## THE TASK:
Please copy the entries below word for word, starting at the line containing "Answer in <instances>...</instances>." and continuing through the last line of the entries.

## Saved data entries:
__________________________________________________
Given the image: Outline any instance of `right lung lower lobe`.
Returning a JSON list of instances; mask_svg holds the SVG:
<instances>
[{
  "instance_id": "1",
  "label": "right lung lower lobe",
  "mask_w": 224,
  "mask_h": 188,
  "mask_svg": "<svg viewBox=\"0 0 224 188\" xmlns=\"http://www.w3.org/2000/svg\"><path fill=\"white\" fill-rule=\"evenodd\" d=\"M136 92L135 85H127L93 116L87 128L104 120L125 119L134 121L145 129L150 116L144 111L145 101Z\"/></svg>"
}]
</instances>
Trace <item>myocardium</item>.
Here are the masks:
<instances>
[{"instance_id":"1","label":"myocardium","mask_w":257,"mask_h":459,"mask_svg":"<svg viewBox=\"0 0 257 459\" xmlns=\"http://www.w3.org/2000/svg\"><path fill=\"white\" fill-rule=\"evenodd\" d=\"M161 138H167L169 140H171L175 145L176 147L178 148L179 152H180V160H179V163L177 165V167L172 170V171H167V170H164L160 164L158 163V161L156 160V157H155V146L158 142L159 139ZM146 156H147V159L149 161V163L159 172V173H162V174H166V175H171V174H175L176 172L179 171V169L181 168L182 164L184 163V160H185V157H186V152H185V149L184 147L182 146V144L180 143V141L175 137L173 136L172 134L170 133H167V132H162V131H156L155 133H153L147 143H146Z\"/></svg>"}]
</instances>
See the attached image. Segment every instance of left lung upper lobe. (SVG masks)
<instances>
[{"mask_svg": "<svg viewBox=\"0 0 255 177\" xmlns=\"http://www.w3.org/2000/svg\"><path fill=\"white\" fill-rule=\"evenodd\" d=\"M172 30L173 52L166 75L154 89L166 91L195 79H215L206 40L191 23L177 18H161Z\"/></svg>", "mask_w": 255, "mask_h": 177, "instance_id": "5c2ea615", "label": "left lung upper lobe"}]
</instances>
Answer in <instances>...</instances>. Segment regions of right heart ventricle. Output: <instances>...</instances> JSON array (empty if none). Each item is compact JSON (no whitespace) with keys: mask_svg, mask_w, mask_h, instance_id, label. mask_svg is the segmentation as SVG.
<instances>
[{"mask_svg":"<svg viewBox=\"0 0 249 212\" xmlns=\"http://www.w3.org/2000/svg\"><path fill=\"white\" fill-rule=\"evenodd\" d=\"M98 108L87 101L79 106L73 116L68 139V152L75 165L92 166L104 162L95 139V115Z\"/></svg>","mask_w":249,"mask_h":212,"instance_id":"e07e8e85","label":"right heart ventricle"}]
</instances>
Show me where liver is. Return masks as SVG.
__________________________________________________
## WRITTEN ANSWER:
Answer in <instances>...</instances>. Segment regions of right heart ventricle. Output: <instances>...</instances> JSON array (empty if none). Each item is compact JSON (no whitespace) with keys: mask_svg, mask_w, mask_h, instance_id, label. mask_svg is the segmentation as SVG.
<instances>
[{"mask_svg":"<svg viewBox=\"0 0 249 212\" xmlns=\"http://www.w3.org/2000/svg\"><path fill=\"white\" fill-rule=\"evenodd\" d=\"M98 108L87 101L79 106L73 116L68 139V152L75 165L92 166L104 162L95 139V115Z\"/></svg>","mask_w":249,"mask_h":212,"instance_id":"e07e8e85","label":"right heart ventricle"}]
</instances>
Show me where liver is. Return masks as SVG.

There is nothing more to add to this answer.